Le poulpe est formidable ; pourtant il y a une manière de s’en servir. Les pêcheurs de Serk la connaissent ; qui les a vus exécuter en mer de certains mouvements brusques, le sait. Les marsouins la connaissent aussi ; ils ont une façon de mordre la sèche qui lui coupe la tête. De là tous ces calmars, toutes ces sèches et tous ces poulpes sans tête qu’on rencontre au large.

Le poulpe, en effet, n’est vulnérable qu’à la tête.

Gilliatt ne l’ignorait point.

Il n’avait jamais vu de pieuvre de cette dimension. Du premier coup, il se trouvait pris par la grande espèce. Un autre se fût troublé.

Pour la pieuvre comme pour le taureau il y a un moment qu’il faut saisir ; c’est l’instant où le taureau baisse le cou, c’est l’instant où la pieuvre avance la tête ; instant rapide.
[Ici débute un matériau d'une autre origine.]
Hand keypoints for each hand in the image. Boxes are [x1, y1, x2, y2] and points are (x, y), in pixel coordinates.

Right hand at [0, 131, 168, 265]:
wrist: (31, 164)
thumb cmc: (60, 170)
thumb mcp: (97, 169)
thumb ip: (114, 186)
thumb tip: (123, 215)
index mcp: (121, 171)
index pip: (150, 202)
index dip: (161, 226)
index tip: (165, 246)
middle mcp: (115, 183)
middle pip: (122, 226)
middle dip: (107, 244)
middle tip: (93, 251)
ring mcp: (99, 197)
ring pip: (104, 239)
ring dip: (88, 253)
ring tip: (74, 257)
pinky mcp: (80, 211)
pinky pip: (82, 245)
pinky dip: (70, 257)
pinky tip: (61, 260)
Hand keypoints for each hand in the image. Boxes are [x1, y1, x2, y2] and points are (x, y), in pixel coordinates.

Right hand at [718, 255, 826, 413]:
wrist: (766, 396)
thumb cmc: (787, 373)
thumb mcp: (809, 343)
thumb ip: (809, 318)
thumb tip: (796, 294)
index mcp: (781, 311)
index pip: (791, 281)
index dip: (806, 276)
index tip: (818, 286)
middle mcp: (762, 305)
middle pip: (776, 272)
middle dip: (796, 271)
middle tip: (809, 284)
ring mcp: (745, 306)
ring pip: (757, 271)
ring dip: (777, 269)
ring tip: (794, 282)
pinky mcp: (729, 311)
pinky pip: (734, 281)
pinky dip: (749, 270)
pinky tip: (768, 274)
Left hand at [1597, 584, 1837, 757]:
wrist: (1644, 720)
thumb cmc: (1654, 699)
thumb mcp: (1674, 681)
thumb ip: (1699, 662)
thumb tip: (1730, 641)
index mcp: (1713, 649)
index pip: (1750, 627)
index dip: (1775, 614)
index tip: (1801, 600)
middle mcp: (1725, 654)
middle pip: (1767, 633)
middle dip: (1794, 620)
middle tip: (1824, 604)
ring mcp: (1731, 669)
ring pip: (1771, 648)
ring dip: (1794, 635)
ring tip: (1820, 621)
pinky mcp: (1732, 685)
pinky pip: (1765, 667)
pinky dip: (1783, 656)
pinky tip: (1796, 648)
Qui manque ce joint est perdu.

Tout ce que nous venons de dire n’avait duré que quelques minutes. Gilliatt pourtant sentait croître la succion des deux cent cinquante ventouses.

La pieuvre est traître. Elle tâche de stupéfier d’abord sa proie. Elle saisit, puis attend le plus qu’elle peut.

Gilliatt tenait son couteau. Les succions augmentaient.

Il regardait la pieuvre, qui le regardait.

Tout à coup la bête détacha du rocher sa sixième antenne, et, la lançant sur Gilliatt, tâcha de lui saisir le bras gauche.